18 Using the Cases of Pam and Brittany 1. Which of the characteristics of each student are most likely to impact on learning? What learning needs are implied by these characteristics? 2. With such a range of learning needs, what do exceptional students like Pam and Brittany have in common? 3. How frequently is a teacher likely to be teaching a student with each of these exceptionalities? 4. What forms of differentiated instruction and types of adaptations does each of these students need in order to be included in the social life and the learning activities of the classroom? 5. What community resources can a teacher draw on to supplement in-school resources to teach each of these students?

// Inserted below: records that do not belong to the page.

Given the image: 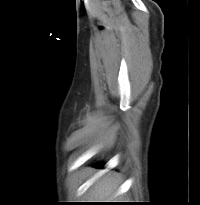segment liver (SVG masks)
Here are the masks:
<instances>
[{
    "label": "liver",
    "instance_id": "obj_1",
    "mask_svg": "<svg viewBox=\"0 0 200 205\" xmlns=\"http://www.w3.org/2000/svg\"><path fill=\"white\" fill-rule=\"evenodd\" d=\"M118 185V178L111 175L104 176L94 184L93 196L100 200L108 199L115 193Z\"/></svg>",
    "mask_w": 200,
    "mask_h": 205
}]
</instances>
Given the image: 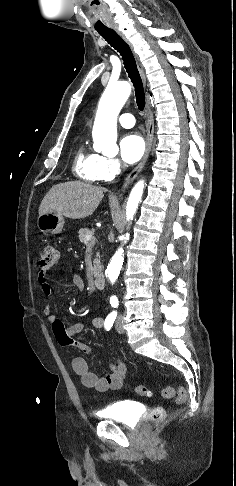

19 Description and Examples of Five Levels of Curriculum Modification Level 1: Use the same activity, objective, and materials as for the rest of the class when the goals from the students IEP can be addressed within regular curriculum and lessons. For students with a sensory impairment, access can be through Braille or sign language. Example: Student participates in the counting and numeral writing activity using the same materials and under the same expectations of performance as her peers. Level 2: Use the same activity with a modified objective, and the same materials when the student has not accomplished all the prerequisites for the class activity. If necessary adapt the ways of responding. Instruction is somewhat individualized. Examples: Student counts and writes numbers less than five, while classmates work on numbers up to 10. Student counts, then tells peer the number to write on the answer sheet. Level 3: Use the same activity with different objectives and materials to enable the student to participate in the activity. More individualization, yet the student is included at the table with peers. Examples: Student uses a template to trace numbers on wide-lined paper. Student matches counting objects to a sample. Student counts items with a peer and glues them under the appropriate numeral.

20 Description and Examples of Five Levels of Curriculum Modification Level 4: Use the same theme but different tasks and objectives when this enables the student to participate in curriculum activities, thematically related to the peers lesson. The focus is on core IEP goals (e.g., social, motor, cognitive) that can be embedded in the classroom curriculum. Instruction is highly individualized; the student remains in the classroom. Examples: Student uses a computer to work on numeric concepts like more and less. Student traces textured numbers with her finger and then places them inorder. Student hands out snacks to classmates to reinforce the concept of one-to one correspondence. Level 5: Use a different theme and different activity to focus on direct application to the daily life of the student when the IEP goals are not directly linked to the curriculum. Instruction is highly individualized and the student often works apart from peers. Examples: Student leaves the classroom to go to the bathroom to practice toileting and grooming. Student leaves early for gym to work with a staff member on ascending the stairs.